### Work required
Each line containing the string "Содержание" should be copied out of the entries.

Records from a data source
..........

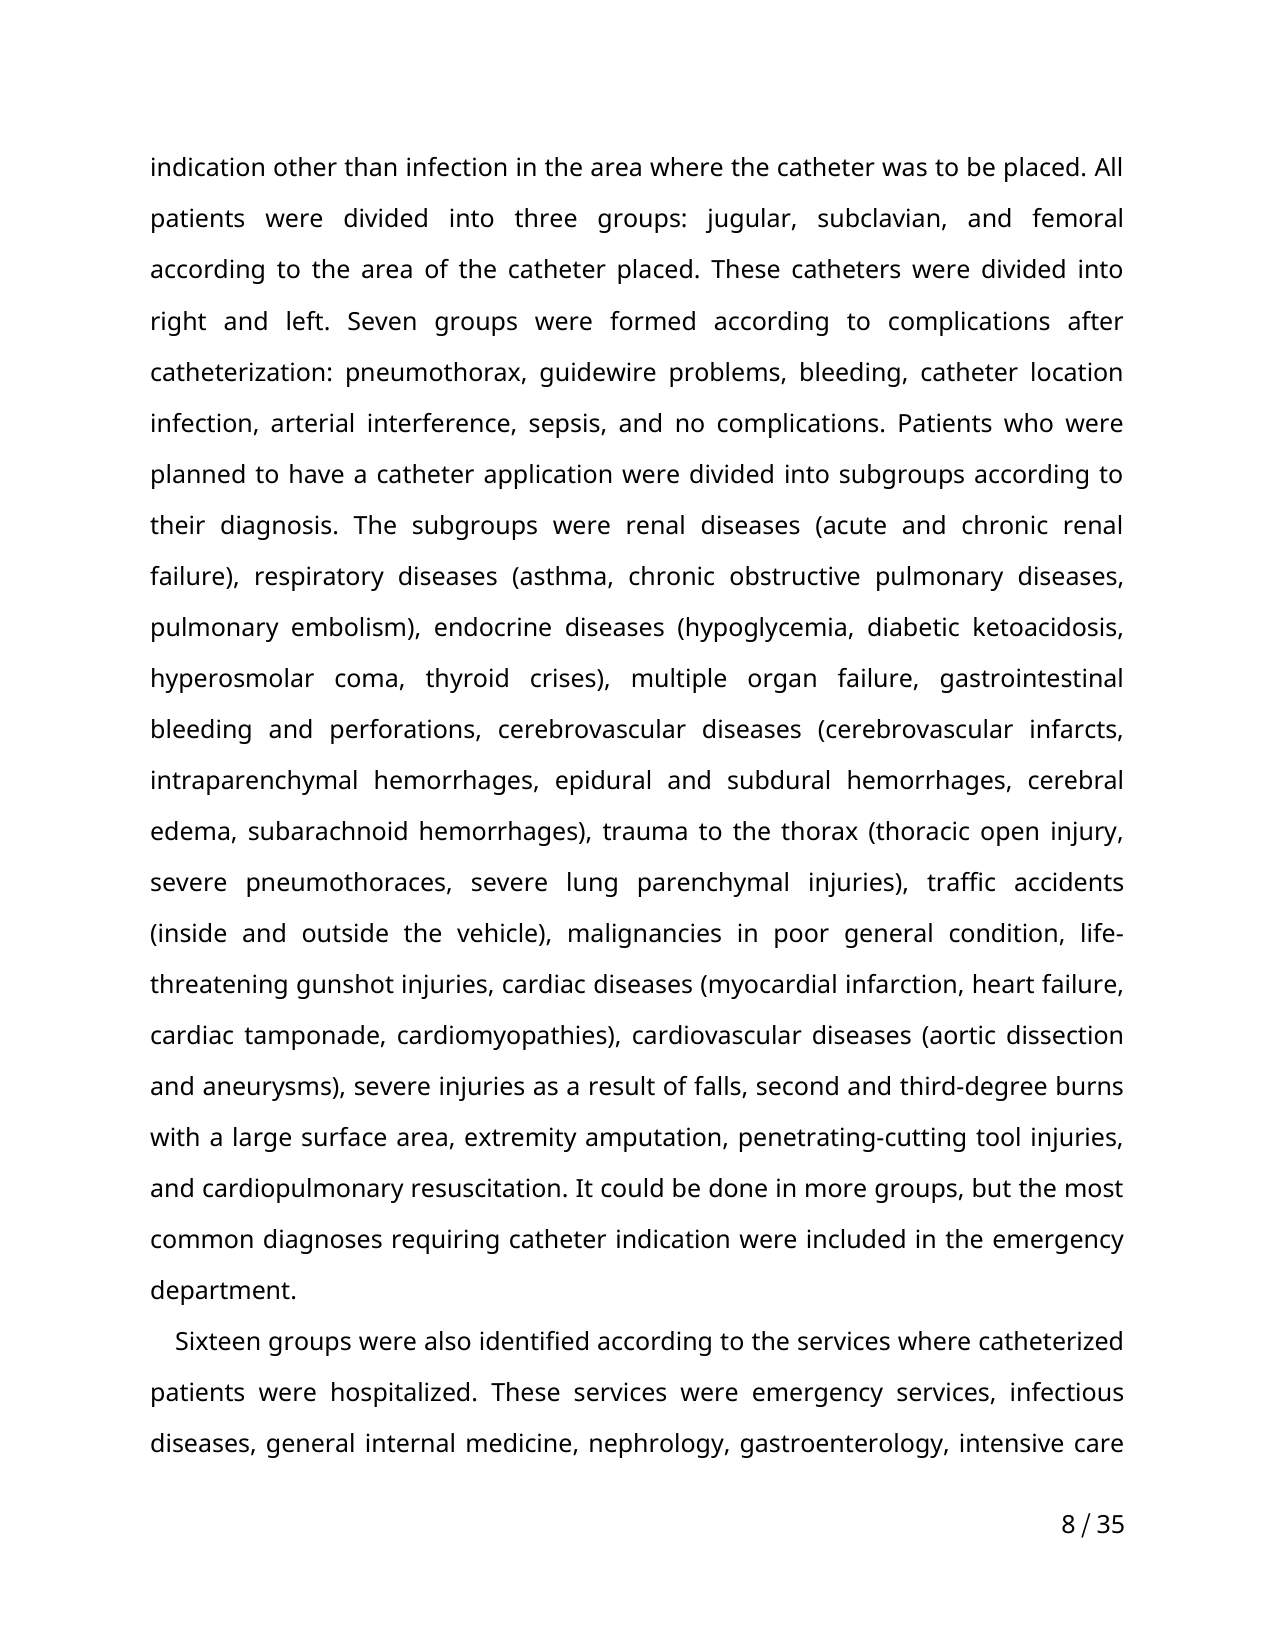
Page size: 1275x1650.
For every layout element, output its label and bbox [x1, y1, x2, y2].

text [150, 1324, 1125, 1460]
text [150, 150, 1125, 1307]
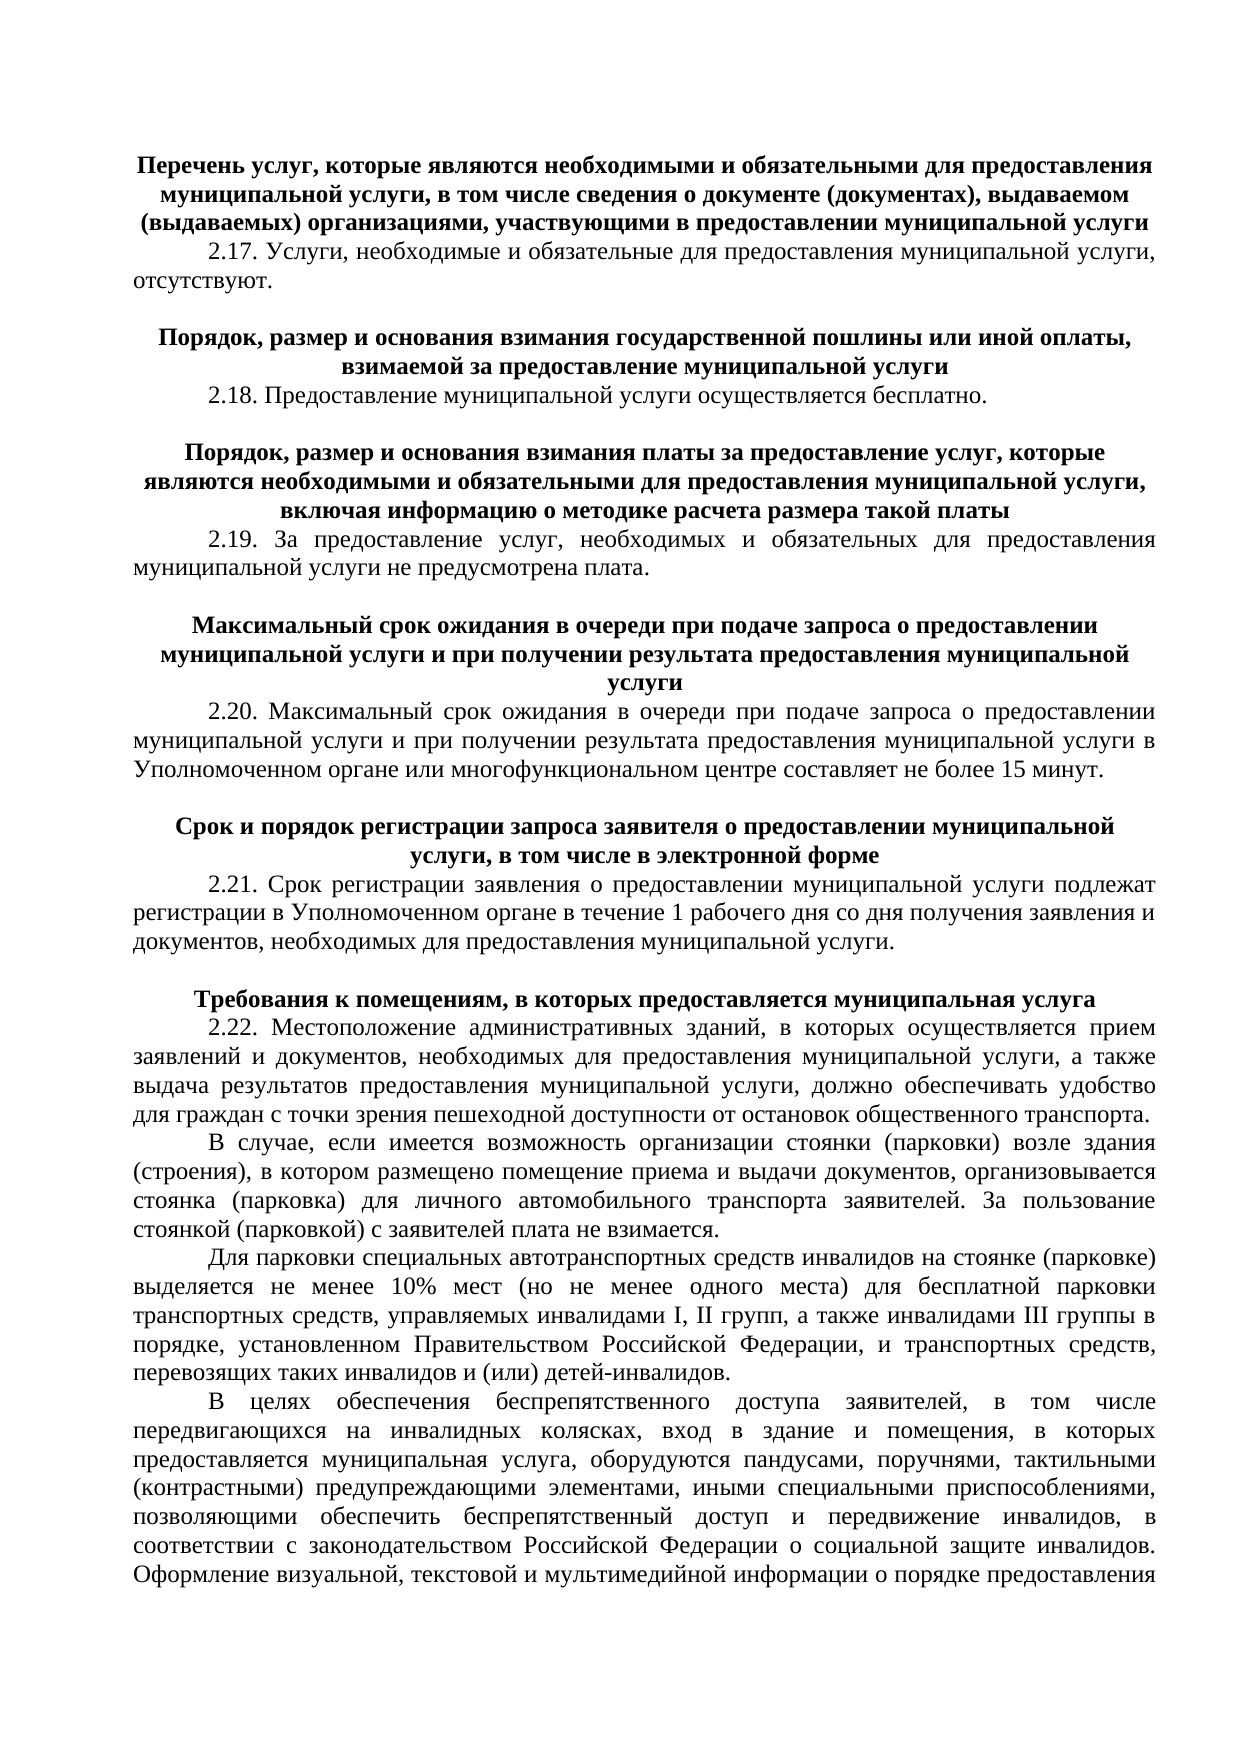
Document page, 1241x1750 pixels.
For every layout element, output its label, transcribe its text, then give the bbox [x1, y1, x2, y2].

text 2.19. За предоставление услуг, необходимых и обязательных для предоставления муниципальной услуги не предусмотрена плата. [133, 524, 1157, 581]
subtitle Порядок, размер и основания взимания государственной пошлины или иной оплаты, взимаемой за предоставление муниципальной услуги [133, 322, 1157, 380]
text 2.22. Местоположение административных зданий, в которых осуществляется прием заявлений и документов, необходимых для предоставления муниципальной услуги, а также выдача результатов предоставления муниципальной услуги, должно обеспечивать удобство для граждан с точки зрения пешеходной доступности от остановок общественного транспорта. [133, 1012, 1157, 1127]
text 2.21. Срок регистрации заявления о предоставлении муниципальной услуги подлежат регистрации в Уполномоченном органе в течение 1 рабочего дня со дня получения заявления и документов, необходимых для предоставления муниципальной услуги. [133, 869, 1157, 955]
text Для парковки специальных автотранспортных средств инвалидов на стоянке (парковке) выделяется не менее 10% мест (но не менее одного места) для бесплатной парковки транспортных средств, управляемых инвалидами I, II групп, а также инвалидами III группы в порядке, установленном Правительством Российской Федерации, и транспортных средств, перевозящих таких инвалидов и (или) детей-инвалидов. [133, 1242, 1157, 1386]
subtitle Максимальный срок ожидания в очереди при подаче запроса о предоставлении муниципальной услуги и при получении результата предоставления муниципальной услуги [133, 610, 1157, 696]
text 2.18. Предоставление муниципальной услуги осуществляется бесплатно. [133, 380, 1157, 409]
subtitle Перечень услуг, которые являются необходимыми и обязательными для предоставления муниципальной услуги, в том числе сведения о документе (документах), выдаваемом (выдаваемых) организациями, участвующими в предоставлении муниципальной услуги [133, 150, 1157, 236]
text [133, 1386, 1157, 1587]
text 2.17. Услуги, необходимые и обязательные для предоставления муниципальной услуги, отсутствуют. [133, 236, 1157, 294]
subtitle Срок и порядок регистрации запроса заявителя о предоставлении муниципальной услуги, в том числе в электронной форме [133, 811, 1157, 869]
subtitle Требования к помещениям, в которых предоставляется муниципальная услуга [133, 984, 1157, 1012]
text В случае, если имеется возможность организации стоянки (парковки) возле здания (строения), в котором размещено помещение приема и выдачи документов, организовывается стоянка (парковка) для личного автомобильного транспорта заявителей. За пользование стоянкой (парковкой) с заявителей плата не взимается. [133, 1127, 1157, 1242]
subtitle Порядок, размер и основания взимания платы за предоставление услуг, которые являются необходимыми и обязательными для предоставления муниципальной услуги, включая информацию о методике расчета размера такой платы [133, 437, 1157, 524]
text 2.20. Максимальный срок ожидания в очереди при подаче запроса о предоставлении муниципальной услуги и при получении результата предоставления муниципальной услуги в Уполномоченном органе или многофункциональном центре составляет не более 15 минут. [133, 696, 1157, 782]
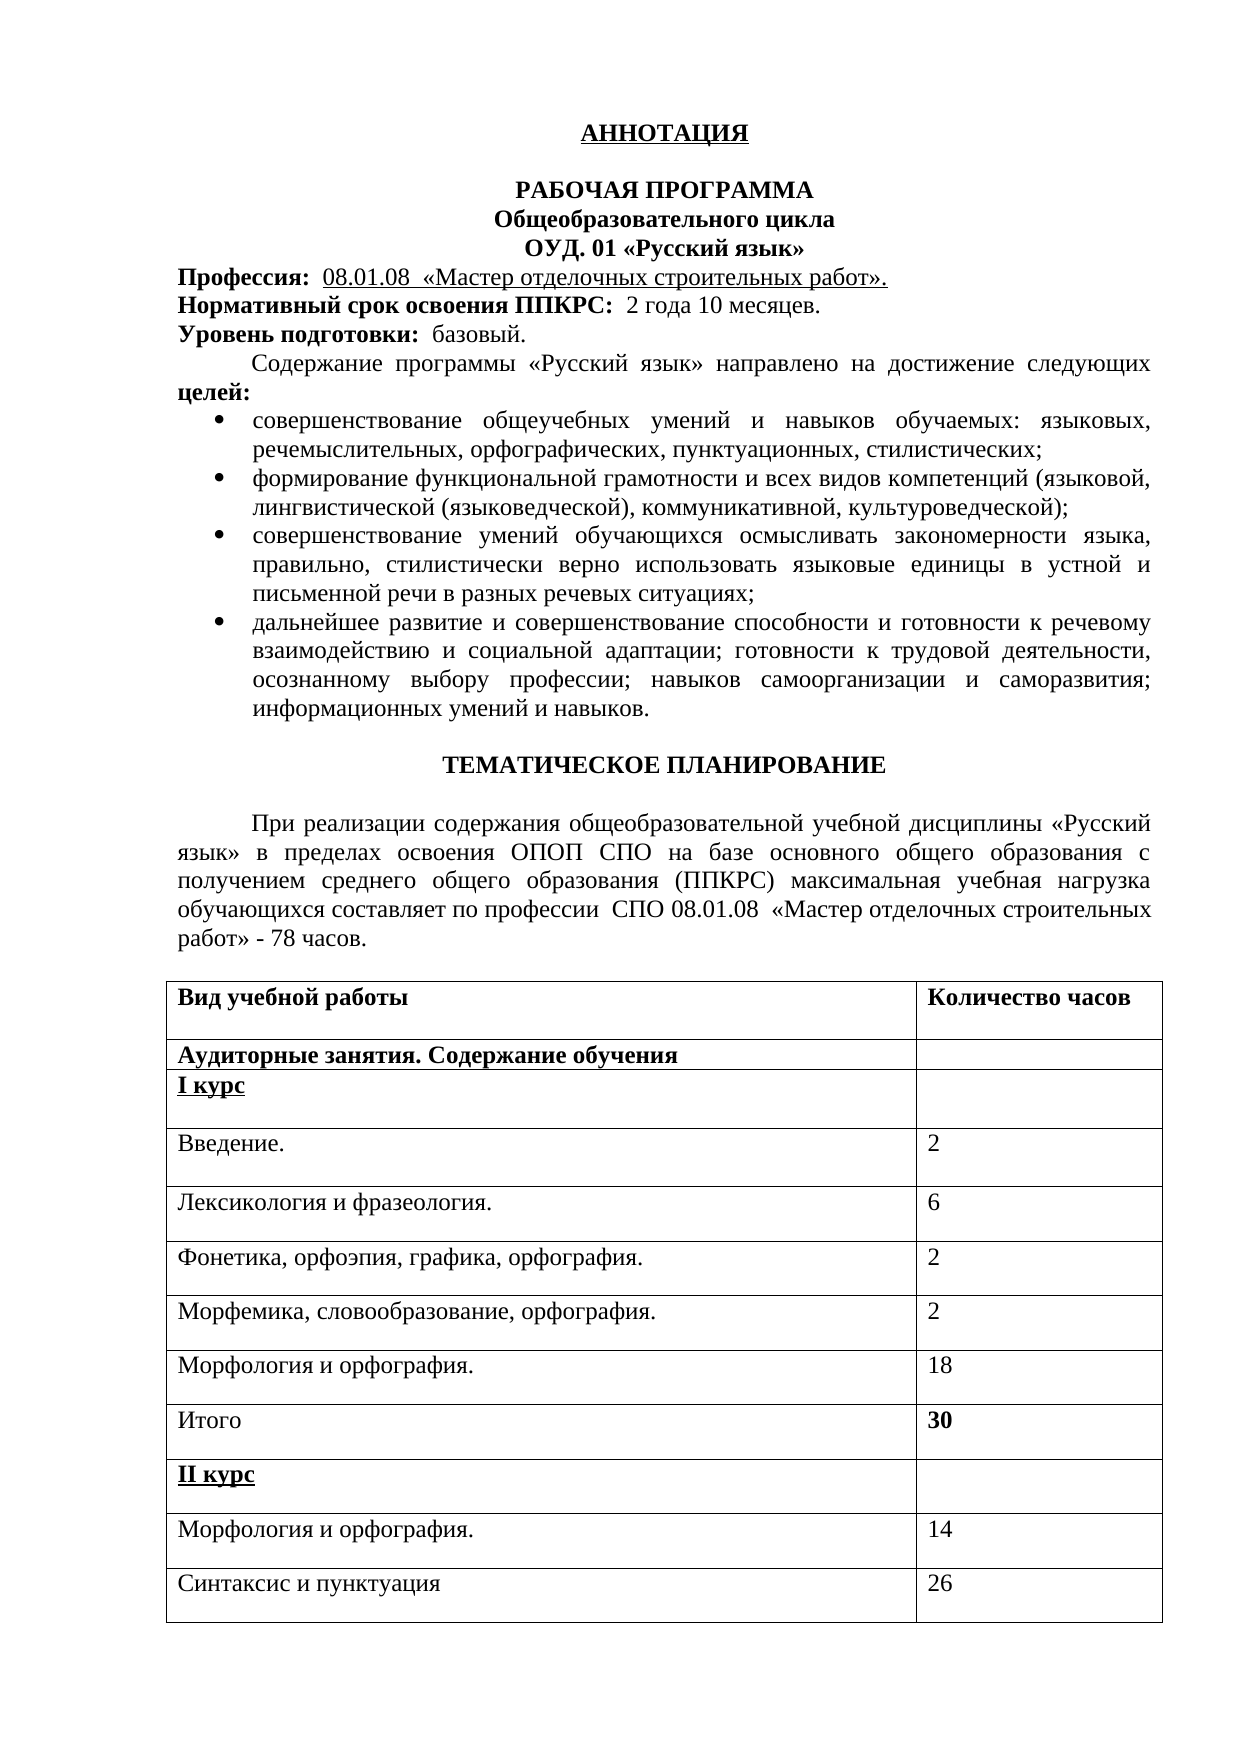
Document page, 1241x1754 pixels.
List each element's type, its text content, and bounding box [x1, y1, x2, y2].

table_header Количество часов [917, 982, 1162, 1039]
table_cell [917, 1070, 1162, 1127]
table_cell 26 [917, 1569, 1162, 1622]
text Общеобразовательного цикла [177, 204, 1152, 233]
table_cell 30 [917, 1405, 1162, 1458]
table_cell 6 [917, 1187, 1162, 1241]
table_cell 2 [917, 1242, 1162, 1295]
table_cell 2 [917, 1129, 1162, 1186]
text Уровень подготовки: базовый. [177, 319, 1152, 348]
table_cell 14 [917, 1514, 1162, 1567]
table_cell 18 [917, 1351, 1162, 1404]
table_cell Лексикология и фразеология. [167, 1187, 916, 1241]
table_cell Аудиторные занятия. Содержание обучения [167, 1040, 916, 1069]
text РАБОЧАЯ ПРОГРАММА [177, 176, 1152, 204]
table_cell [917, 1460, 1162, 1513]
table_cell Синтаксис и пунктуация [167, 1569, 916, 1622]
table_cell Морфология и орфография. [167, 1351, 916, 1404]
table_cell [917, 1040, 1162, 1069]
text Профессия: 08.01.08 «Мастер отделочных строительных работ». [177, 262, 1152, 291]
list совершенствование умений обучающихся осмысливать закономерности языка, правильно, стилистически верно использовать языковые единицы в устной и письменной речи в разных речевых ситуациях; [215, 521, 1152, 607]
text ОУД. 01 «Русский язык» [177, 233, 1152, 262]
table_header Вид учебной работы [167, 982, 916, 1039]
table_cell Фонетика, орфоэпия, графика, орфография. [167, 1242, 916, 1295]
text При реализации содержания общеобразовательной учебной дисциплины «Русский язык» в пределах освоения ОПОП СПО на базе основного общего образования с получением среднего общего образования (ППКРС) максимальная учебная нагрузка обучающихся составляет по профессии СПО 08.01.08 «Мастер отделочных строительных работ» - 78 часов. [177, 808, 1152, 952]
text Содержание программы «Русский язык» направлено на достижение следующих целей: [177, 348, 1152, 406]
text АННОТАЦИЯ [177, 118, 1152, 147]
list дальнейшее развитие и совершенствование способности и готовности к речевому взаимодействию и социальной адаптации; готовности к трудовой деятельности, осознанному выбору профессии; навыков самоорганизации и саморазвития; информационных умений и навыков. [215, 607, 1152, 722]
table_cell Морфемика, словообразование, орфография. [167, 1296, 916, 1349]
list совершенствование общеучебных умений и навыков обучаемых: языковых, речемыслительных, орфографических, пунктуационных, стилистических; [215, 406, 1152, 463]
table_cell Итого [167, 1405, 916, 1458]
text ТЕМАТИЧЕСКОЕ ПЛАНИРОВАНИЕ [177, 751, 1152, 779]
list формирование функциональной грамотности и всех видов компетенций (языковой, лингвистической (языковедческой), коммуникативной, культуроведческой); [215, 463, 1152, 521]
table_cell Морфология и орфография. [167, 1514, 916, 1567]
table_cell 2 [917, 1296, 1162, 1349]
table_cell II курс [167, 1460, 916, 1513]
text Нормативный срок освоения ППКРС: 2 года 10 месяцев. [177, 291, 1152, 319]
table_cell Введение. [167, 1129, 916, 1186]
table_cell I курс [167, 1070, 916, 1127]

..........

### Result of this task
table_cell Аудиторные занятия. Содержание обучения [167, 1040, 916, 1069]
text Содержание программы «Русский язык» направлено на достижение следующих целей: [177, 348, 1152, 406]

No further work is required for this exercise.